Given request | Copy out the listing below line for line, keeping every character unchanged.
── Excerpted records ──
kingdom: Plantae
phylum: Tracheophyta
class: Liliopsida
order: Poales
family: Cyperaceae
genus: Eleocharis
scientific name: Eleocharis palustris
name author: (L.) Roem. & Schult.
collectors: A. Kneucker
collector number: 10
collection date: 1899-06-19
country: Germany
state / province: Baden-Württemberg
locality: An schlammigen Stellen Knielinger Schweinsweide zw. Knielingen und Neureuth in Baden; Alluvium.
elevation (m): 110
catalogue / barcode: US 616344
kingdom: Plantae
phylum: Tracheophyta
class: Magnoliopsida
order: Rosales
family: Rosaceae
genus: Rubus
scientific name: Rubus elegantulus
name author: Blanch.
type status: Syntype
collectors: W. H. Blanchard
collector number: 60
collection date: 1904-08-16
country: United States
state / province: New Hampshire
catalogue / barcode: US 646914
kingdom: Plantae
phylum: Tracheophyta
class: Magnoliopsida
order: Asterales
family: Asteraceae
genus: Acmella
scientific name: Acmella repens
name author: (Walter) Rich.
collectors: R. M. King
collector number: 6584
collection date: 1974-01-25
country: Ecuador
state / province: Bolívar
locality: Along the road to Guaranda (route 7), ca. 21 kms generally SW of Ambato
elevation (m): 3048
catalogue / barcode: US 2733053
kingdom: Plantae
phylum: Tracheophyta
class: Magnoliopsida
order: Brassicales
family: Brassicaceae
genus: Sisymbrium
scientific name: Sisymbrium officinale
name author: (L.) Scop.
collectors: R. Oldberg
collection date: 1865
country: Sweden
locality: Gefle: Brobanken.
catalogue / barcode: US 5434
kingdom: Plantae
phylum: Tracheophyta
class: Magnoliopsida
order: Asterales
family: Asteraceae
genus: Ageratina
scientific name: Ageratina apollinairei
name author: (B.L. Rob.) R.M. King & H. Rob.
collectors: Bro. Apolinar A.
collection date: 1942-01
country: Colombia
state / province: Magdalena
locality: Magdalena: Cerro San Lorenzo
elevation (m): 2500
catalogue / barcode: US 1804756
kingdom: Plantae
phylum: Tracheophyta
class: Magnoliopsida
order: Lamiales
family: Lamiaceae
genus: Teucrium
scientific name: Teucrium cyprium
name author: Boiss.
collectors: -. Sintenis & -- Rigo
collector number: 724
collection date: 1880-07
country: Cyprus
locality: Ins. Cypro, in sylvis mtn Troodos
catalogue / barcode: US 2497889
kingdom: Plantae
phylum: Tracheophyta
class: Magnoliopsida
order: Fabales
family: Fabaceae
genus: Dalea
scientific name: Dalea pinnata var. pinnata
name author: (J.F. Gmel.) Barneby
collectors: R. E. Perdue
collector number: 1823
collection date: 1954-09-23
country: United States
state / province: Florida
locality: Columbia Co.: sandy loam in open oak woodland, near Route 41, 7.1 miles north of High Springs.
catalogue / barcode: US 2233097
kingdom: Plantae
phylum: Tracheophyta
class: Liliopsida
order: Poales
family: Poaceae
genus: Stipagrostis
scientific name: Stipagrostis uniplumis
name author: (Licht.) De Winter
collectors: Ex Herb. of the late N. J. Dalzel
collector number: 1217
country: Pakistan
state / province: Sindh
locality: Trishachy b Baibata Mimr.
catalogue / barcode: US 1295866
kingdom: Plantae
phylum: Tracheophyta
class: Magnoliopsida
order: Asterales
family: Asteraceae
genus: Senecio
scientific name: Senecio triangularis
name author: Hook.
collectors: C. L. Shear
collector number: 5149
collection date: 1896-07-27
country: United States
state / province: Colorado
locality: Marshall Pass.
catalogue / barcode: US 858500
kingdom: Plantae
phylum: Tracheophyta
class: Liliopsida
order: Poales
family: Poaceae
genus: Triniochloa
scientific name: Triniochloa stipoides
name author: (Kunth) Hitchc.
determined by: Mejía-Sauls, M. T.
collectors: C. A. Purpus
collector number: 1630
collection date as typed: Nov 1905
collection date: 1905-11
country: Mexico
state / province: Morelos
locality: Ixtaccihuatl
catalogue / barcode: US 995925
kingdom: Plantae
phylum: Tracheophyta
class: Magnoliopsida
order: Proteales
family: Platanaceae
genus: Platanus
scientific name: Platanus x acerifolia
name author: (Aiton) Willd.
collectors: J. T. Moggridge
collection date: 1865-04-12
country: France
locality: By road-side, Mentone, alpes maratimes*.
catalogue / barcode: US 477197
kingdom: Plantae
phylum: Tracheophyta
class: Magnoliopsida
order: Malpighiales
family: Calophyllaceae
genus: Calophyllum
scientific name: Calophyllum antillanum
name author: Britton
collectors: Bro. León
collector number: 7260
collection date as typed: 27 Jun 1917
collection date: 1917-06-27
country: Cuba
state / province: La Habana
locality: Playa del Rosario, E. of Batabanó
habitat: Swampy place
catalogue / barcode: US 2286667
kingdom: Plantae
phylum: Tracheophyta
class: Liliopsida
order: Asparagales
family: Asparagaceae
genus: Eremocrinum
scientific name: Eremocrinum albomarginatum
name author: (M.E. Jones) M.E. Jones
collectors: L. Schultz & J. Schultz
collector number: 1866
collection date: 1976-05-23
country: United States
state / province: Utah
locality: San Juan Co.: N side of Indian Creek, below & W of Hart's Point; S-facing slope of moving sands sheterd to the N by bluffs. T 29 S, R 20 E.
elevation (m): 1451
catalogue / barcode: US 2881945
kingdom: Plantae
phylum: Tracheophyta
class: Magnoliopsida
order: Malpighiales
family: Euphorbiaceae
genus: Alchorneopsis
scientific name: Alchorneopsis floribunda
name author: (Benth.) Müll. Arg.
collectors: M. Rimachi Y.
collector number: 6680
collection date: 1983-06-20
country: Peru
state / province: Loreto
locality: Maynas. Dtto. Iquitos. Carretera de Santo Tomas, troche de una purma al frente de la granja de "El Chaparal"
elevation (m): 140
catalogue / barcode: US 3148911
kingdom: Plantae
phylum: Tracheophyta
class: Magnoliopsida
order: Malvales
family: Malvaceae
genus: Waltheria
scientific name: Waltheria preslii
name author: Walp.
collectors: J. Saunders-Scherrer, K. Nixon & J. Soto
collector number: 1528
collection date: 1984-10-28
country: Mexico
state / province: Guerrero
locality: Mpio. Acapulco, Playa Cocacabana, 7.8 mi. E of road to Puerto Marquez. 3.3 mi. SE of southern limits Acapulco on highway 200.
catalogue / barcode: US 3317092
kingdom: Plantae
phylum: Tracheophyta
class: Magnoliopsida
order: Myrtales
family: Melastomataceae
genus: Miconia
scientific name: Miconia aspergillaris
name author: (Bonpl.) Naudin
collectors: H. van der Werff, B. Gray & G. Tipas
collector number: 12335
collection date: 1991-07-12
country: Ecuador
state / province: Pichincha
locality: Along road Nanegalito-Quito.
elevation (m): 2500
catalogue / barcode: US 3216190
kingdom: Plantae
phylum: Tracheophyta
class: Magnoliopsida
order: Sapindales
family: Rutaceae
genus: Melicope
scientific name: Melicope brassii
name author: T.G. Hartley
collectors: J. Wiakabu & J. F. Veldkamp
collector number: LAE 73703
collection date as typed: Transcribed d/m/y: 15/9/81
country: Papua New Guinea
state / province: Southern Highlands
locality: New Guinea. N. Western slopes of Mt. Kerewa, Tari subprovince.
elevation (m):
───
Response |
kingdom: Plantae
phylum: Tracheophyta
class: Liliopsida
order: Poales
family: Cyperaceae
genus: Eleocharis
scientific name: Eleocharis palustris
name author: (L.) Roem. & Schult.
collectors: A. Kneucker
collector number: 10
collection date: 1899-06-19
country: Germany
state / province: Baden-Württemberg
locality: An schlammigen Stellen Knielinger Schweinsweide zw. Knielingen und Neureuth in Baden; Alluvium.
elevation (m): 110
catalogue / barcode: US 616344
kingdom: Plantae
phylum: Tracheophyta
class: Magnoliopsida
order: Rosales
family: Rosaceae
genus: Rubus
scientific name: Rubus elegantulus
name author: Blanch.
type status: Syntype
collectors: W. H. Blanchard
collector number: 60
collection date: 1904-08-16
country: United States
state / province: New Hampshire
catalogue / barcode: US 646914
kingdom: Plantae
phylum: Tracheophyta
class: Magnoliopsida
order: Asterales
family: Asteraceae
genus: Acmella
scientific name: Acmella repens
name author: (Walter) Rich.
collectors: R. M. King
collector number: 6584
collection date: 1974-01-25
country: Ecuador
state / province: Bolívar
locality: Along the road to Guaranda (route 7), ca. 21 kms generally SW of Ambato
elevation (m): 3048
catalogue / barcode: US 2733053
kingdom: Plantae
phylum: Tracheophyta
class: Magnoliopsida
order: Brassicales
family: Brassicaceae
genus: Sisymbrium
scientific name: Sisymbrium officinale
name author: (L.) Scop.
collectors: R. Oldberg
collection date: 1865
country: Sweden
locality: Gefle: Brobanken.
catalogue / barcode: US 5434
kingdom: Plantae
phylum: Tracheophyta
class: Magnoliopsida
order: Asterales
family: Asteraceae
genus: Ageratina
scientific name: Ageratina apollinairei
name author: (B.L. Rob.) R.M. King & H. Rob.
collectors: Bro. Apolinar A.
collection date: 1942-01
country: Colombia
state / province: Magdalena
locality: Magdalena: Cerro San Lorenzo
elevation (m): 2500
catalogue / barcode: US 1804756
kingdom: Plantae
phylum: Tracheophyta
class: Magnoliopsida
order: Lamiales
family: Lamiaceae
genus: Teucrium
scientific name: Teucrium cyprium
name author: Boiss.
collectors: -. Sintenis & -- Rigo
collector number: 724
collection date: 1880-07
country: Cyprus
locality: Ins. Cypro, in sylvis mtn Troodos
catalogue / barcode: US 2497889
kingdom: Plantae
phylum: Tracheophyta
class: Magnoliopsida
order: Fabales
family: Fabaceae
genus: Dalea
scientific name: Dalea pinnata var. pinnata
name author: (J.F. Gmel.) Barneby
collectors: R. E. Perdue
collector number: 1823
collection date: 1954-09-23
country: United States
state / province: Florida
locality: Columbia Co.: sandy loam in open oak woodland, near Route 41, 7.1 miles north of High Springs.
catalogue / barcode: US 2233097
kingdom: Plantae
phylum: Tracheophyta
class: Liliopsida
order: Poales
family: Poaceae
genus: Stipagrostis
scientific name: Stipagrostis uniplumis
name author: (Licht.) De Winter
collectors: Ex Herb. of the late N. J. Dalzel
collector number: 1217
country: Pakistan
state / province: Sindh
locality: Trishachy b Baibata Mimr.
catalogue / barcode: US 1295866
kingdom: Plantae
phylum: Tracheophyta
class: Magnoliopsida
order: Asterales
family: Asteraceae
genus: Senecio
scientific name: Senecio triangularis
name author: Hook.
collectors: C. L. Shear
collector number: 5149
collection date: 1896-07-27
country: United States
state / province: Colorado
locality: Marshall Pass.
catalogue / barcode: US 858500
kingdom: Plantae
phylum: Tracheophyta
class: Liliopsida
order: Poales
family: Poaceae
genus: Triniochloa
scientific name: Triniochloa stipoides
name author: (Kunth) Hitchc.
determined by: Mejía-Sauls, M. T.
collectors: C. A. Purpus
collector number: 1630
collection date as typed: Nov 1905
collection date: 1905-11
country: Mexico
state / province: Morelos
locality: Ixtaccihuatl
catalogue / barcode: US 995925
kingdom: Plantae
phylum: Tracheophyta
class: Magnoliopsida
order: Proteales
family: Platanaceae
genus: Platanus
scientific name: Platanus x acerifolia
name author: (Aiton) Willd.
collectors: J. T. Moggridge
collection date: 1865-04-12
country: France
locality: By road-side, Mentone, alpes maratimes*.
catalogue / barcode: US 477197
kingdom: Plantae
phylum: Tracheophyta
class: Magnoliopsida
order: Malpighiales
family: Calophyllaceae
genus: Calophyllum
scientific name: Calophyllum antillanum
name author: Britton
collectors: Bro. León
collector number: 7260
collection date as typed: 27 Jun 1917
collection date: 1917-06-27
country: Cuba
state / province: La Habana
locality: Playa del Rosario, E. of Batabanó
habitat: Swampy place
catalogue / barcode: US 2286667
kingdom: Plantae
phylum: Tracheophyta
class: Liliopsida
order: Asparagales
family: Asparagaceae
genus: Eremocrinum
scientific name: Eremocrinum albomarginatum
name author: (M.E. Jones) M.E. Jones
collectors: L. Schultz & J. Schultz
collector number: 1866
collection date: 1976-05-23
country: United States
state / province: Utah
locality: San Juan Co.: N side of Indian Creek, below & W of Hart's Point; S-facing slope of moving sands sheterd to the N by bluffs. T 29 S, R 20 E.
elevation (m): 1451
catalogue / barcode: US 2881945
kingdom: Plantae
phylum: Tracheophyta
class: Magnoliopsida
order: Malpighiales
family: Euphorbiaceae
genus: Alchorneopsis
scientific name: Alchorneopsis floribunda
name author: (Benth.) Müll. Arg.
collectors: M. Rimachi Y.
collector number: 6680
collection date: 1983-06-20
country: Peru
state / province: Loreto
locality: Maynas. Dtto. Iquitos. Carretera de Santo Tomas, troche de una purma al frente de la granja de "El Chaparal"
elevation (m): 140
catalogue / barcode: US 3148911
kingdom: Plantae
phylum: Tracheophyta
class: Magnoliopsida
order: Malvales
family: Malvaceae
genus: Waltheria
scientific name: Waltheria preslii
name author: Walp.
collectors: J. Saunders-Scherrer, K. Nixon & J. Soto
collector number: 1528
collection date: 1984-10-28
country: Mexico
state / province: Guerrero
locality: Mpio. Acapulco, Playa Cocacabana, 7.8 mi. E of road to Puerto Marquez. 3.3 mi. SE of southern limits Acapulco on highway 200.
catalogue / barcode: US 3317092
kingdom: Plantae
phylum: Tracheophyta
class: Magnoliopsida
order: Myrtales
family: Melastomataceae
genus: Miconia
scientific name: Miconia aspergillaris
name author: (Bonpl.) Naudin
collectors: H. van der Werff, B. Gray & G. Tipas
collector number: 12335
collection date: 1991-07-12
country: Ecuador
state / province: Pichincha
locality: Along road Nanegalito-Quito.
elevation (m): 2500
catalogue / barcode: US 3216190
kingdom: Plantae
phylum: Tracheophyta
class: Magnoliopsida
order: Sapindales
family: Rutaceae
genus: Melicope
scientific name: Melicope brassii
name author: T.G. Hartley
collectors: J. Wiakabu & J. F. Veldkamp
collector number: LAE 73703
collection date as typed: Transcribed d/m/y: 15/9/81
country: Papua New Guinea
state / province: Southern Highlands
locality: New Guinea. N. Western slopes of Mt. Kerewa, Tari subprovince.
elevation (m):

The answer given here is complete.